Facebook has a
long history of implementing features that are counter to what users
want and/or treating their users like shit with a general lack of respect.
Lately, Facebook
has been giving an even stronger impression than ever before (if that's
even possible) that their early appeal as the one social web site which
gave you total control over your information and your privacy is on its
way to the dustbin of history as they try to establish an even more
dominant position online by sharing and connecting more and more user
information which was previously private.
Given their founder's early
actions to
his recent
flip-flop comments, this isn't surprising. But it is frightening.
A sample of the coverage…
The
Facebook Privacy Wars Heat Up (The Atlantic)
Facebook's
new social features secretly adds apps to your profile (PC World – this story
has been amended to say that this was due to a “bug” but I think
previously, Facebook has used this same reason to backtrack when it was
obvious they were testing the waters on something that would be
controversial.)
Facebook further reduces your control over your personal information (Electronic Frontier
Foundation)
The Facebook privacy settings you've lost forever (Gawker)
Facebook
chat security breach (CBC)
If Google was
smart, they would re-jigger Orkut, give it a much
better name and promote the hell out of it (top search result for every
search you do?) to try and take market share from Facebook at this
critical point in the social networking wars.
If there was an easy way
to jump and Orkut somewhat mirrored Facebook's features, I think I'd
seriously consider making the jump.
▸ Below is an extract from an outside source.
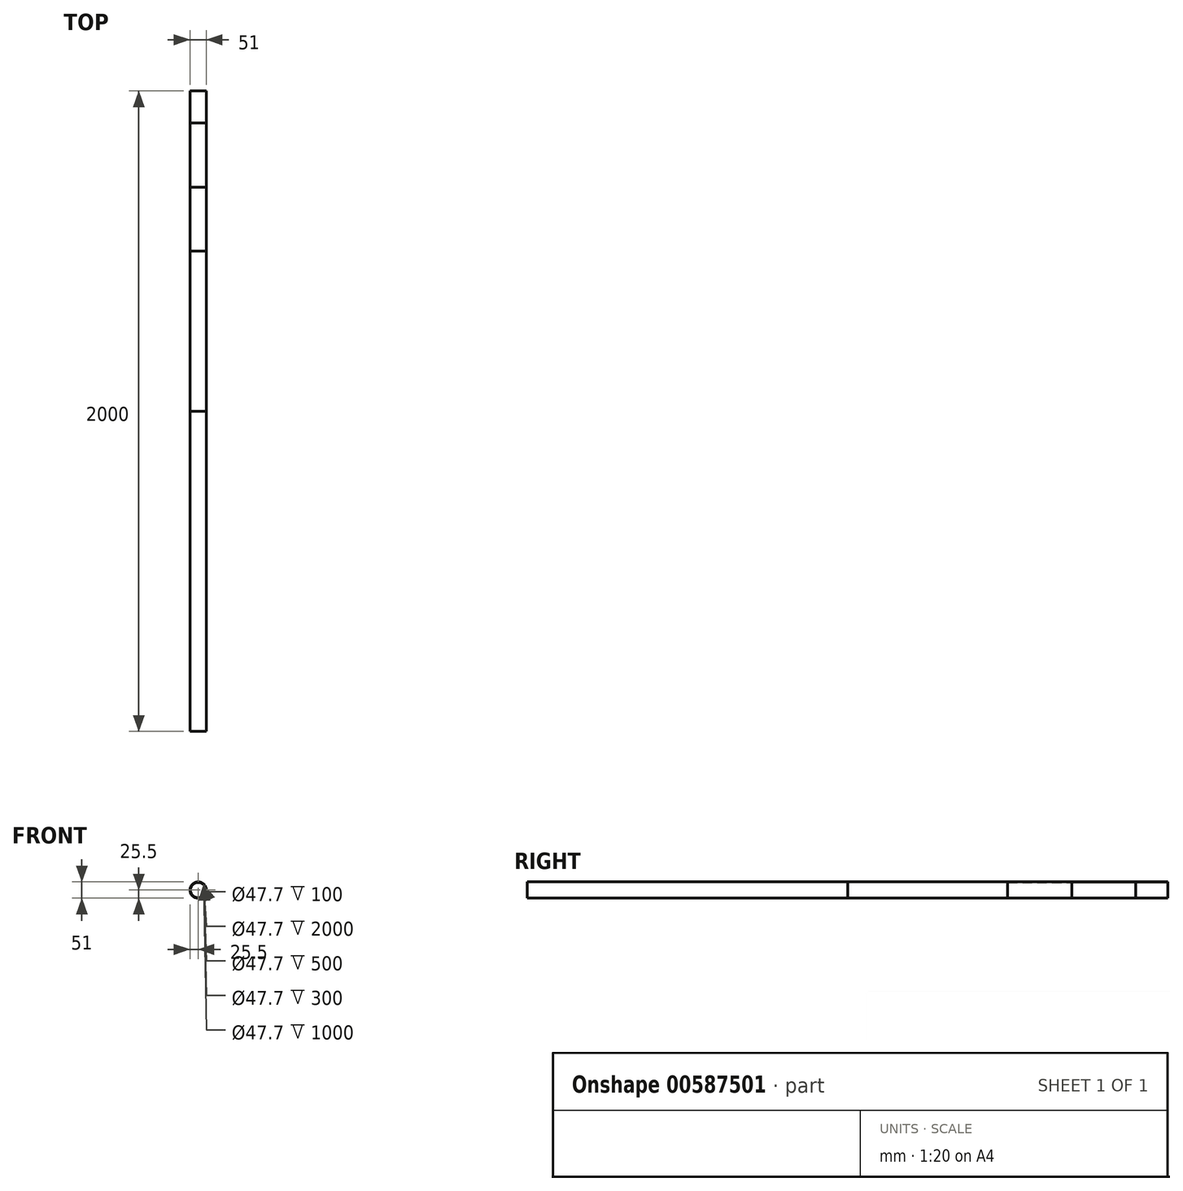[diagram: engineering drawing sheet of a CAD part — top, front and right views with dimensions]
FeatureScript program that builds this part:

But barring that, I'm really
thinking about giving my account a good pruning at the minimum.
I'm not ashamed of too
much I have on there but at the same time, I might not want every
single person doing a web search for “Jason Hammond” to know I'm a fan
of say, Stampede Wrestling as well as a supporter of gay marriage. Who
knows what people
might infer?
I have no doubt
that Google is no less dangerous than Facebook as a single entity of
power online. But they are much less blatantly in your face about it!